BEGIN ENTRIES PROVIDED

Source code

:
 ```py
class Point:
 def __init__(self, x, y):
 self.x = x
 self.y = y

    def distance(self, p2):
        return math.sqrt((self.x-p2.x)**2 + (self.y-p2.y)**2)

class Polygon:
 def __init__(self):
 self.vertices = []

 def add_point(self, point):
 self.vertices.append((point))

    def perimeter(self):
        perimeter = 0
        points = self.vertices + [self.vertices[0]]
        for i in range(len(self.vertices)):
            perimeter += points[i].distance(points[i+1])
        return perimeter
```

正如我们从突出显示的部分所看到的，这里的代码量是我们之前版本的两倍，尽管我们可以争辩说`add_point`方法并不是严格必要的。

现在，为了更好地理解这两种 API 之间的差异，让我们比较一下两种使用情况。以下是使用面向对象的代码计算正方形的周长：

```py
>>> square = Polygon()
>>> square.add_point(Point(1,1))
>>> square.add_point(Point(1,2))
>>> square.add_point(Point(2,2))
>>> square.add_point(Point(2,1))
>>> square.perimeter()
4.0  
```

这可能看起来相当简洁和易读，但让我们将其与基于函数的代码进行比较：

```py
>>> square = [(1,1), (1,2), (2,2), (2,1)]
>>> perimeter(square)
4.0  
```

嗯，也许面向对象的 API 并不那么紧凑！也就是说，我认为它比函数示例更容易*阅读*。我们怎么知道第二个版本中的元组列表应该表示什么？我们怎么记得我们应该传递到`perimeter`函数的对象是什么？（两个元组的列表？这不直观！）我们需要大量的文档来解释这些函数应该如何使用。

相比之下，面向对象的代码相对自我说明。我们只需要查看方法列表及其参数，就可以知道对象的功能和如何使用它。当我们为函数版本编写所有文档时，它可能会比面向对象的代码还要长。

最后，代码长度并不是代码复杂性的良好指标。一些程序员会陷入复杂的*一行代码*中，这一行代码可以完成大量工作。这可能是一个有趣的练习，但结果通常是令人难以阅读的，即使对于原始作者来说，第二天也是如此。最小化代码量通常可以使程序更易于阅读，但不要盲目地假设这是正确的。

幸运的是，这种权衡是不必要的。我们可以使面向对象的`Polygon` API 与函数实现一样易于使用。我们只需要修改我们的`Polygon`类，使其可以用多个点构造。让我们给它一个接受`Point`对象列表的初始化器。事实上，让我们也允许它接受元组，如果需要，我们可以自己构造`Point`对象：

END ENTRIES PROVIDED

AIM OF THE TASK:
Where a line in the material above holds "vertices", copy that line.

ANSWER TO THIS EXERCISE:
 self.vertices = []
 self.vertices.append((point))
        points = self.vertices + [self.vertices[0]]
        for i in range(len(self.vertices)):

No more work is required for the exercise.